A Turquia, como bem definiu o papa Bento XVI, é considerada a ponte entre o Ocidente e o Oriente. Com um pé na Europa e outro na Ásia, o país possui representativas comunidades muçulmana e cristã ortodoxa. Nesse cenário, em tempos de acirramento do choque de religiões, a visita do líder da Igreja Católica a Ancara, Éfeso e Istambul ganha importância. O pontífice alemão não é versado na diplomacia com João Paulo II, que desde os tempos de comunismo em sua Polônia natal aprendeu a lidar com desafetos e ideologias distintas. Portanto, tem um desafio muito maior.
O simbolismo turco para a fé ortodoxa, católica e islâmica é reconhecido há bastante tempo pelo Vaticano. Tanto que João Paulo II também esteve no país em 1979, logo depois de ser escolhido papa. Passou por Éfeso, suposto local onde a Virgem Maria viveu seus últimos dias na Terra - Bento XVI repetirá o feito. Num gesto de aproximação e impulso ecumênico, a autoridade máxima da Igreja Católica entra numa mesquita em Istambul, copiando a atitude inédita de seu antecessor.
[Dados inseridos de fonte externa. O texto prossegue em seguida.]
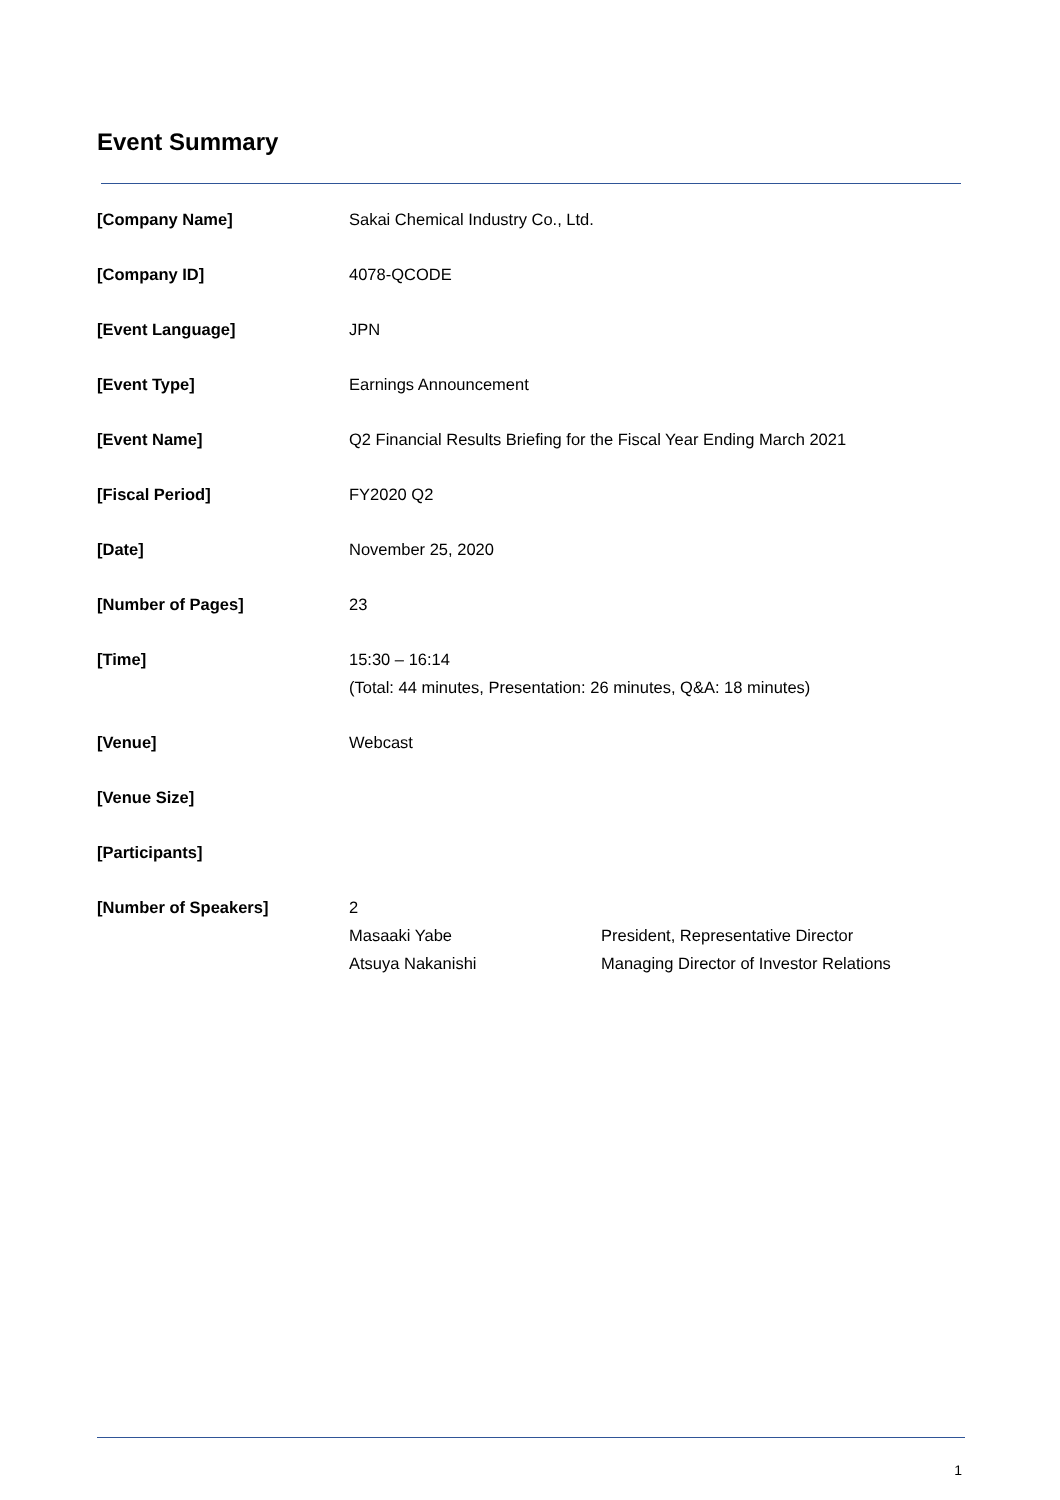Event Summary
[Company Name] Sakai Chemical Industry Co., Ltd.
[Company ID] 4078-QCODE
[Event Language] JPN
[Event Type] Earnings Announcement
[Event Name] Q2 Financial Results Briefing for the Fiscal Year Ending March 2021
[Fiscal Period] FY2020 Q2
[Date] November 25, 2020
[Number of Pages] 23
[Time] 15:30 – 16:14
(Total: 44 minutes, Presentation: 26 minutes, Q&A: 18 minutes)
[Venue] Webcast
[Venue Size]
[Participants]
[Number of Speakers] 2
Masaaki Yabe President, Representative Director
Atsuya Nakanishi Managing Director of Investor Relations
1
Será o início de uma nova e tensa etapa para o pontífice tentar explicar melhor seu pensamento sobre o extremismo islâmico sem entrar em conflito com os moderados.
Durante o pontificado de João Paulo II, a relação entre as duas religiões era mais estável. Bento XVI, no entanto, levará tempo para se desfazer do estereótipo de papa que acusou o islã de ser irracional e de pretender espalhar a fé pela espada - mesmo depois de ressaltar que esse não é seu pensamento, e sim de Manuel Paleólogo II, imperador bizantino do século XIV. Analistas acreditam que o líder da Igreja precisará se empenhar mais para entender o Islã, cercando-se de especialistas no assunto. Para alguém que passou mais de 20 anos como prefeito da Congregação para a Doutrina da Fé, cuidando de temas essencialmente católicos, a tarefa exigirá disciplina.
Líderes muçulmanos e católicos devem se ater à agenda positiva e de aproximação entre as duas instituições milenares, abordando, sem qualquer tom de disputa, problemas como o extremismo e a discriminação de fiéis. Os desentendimentos já são provocados, em dose mais que suficientes, por entidades políticas e governos interessados em misturar fé e poder.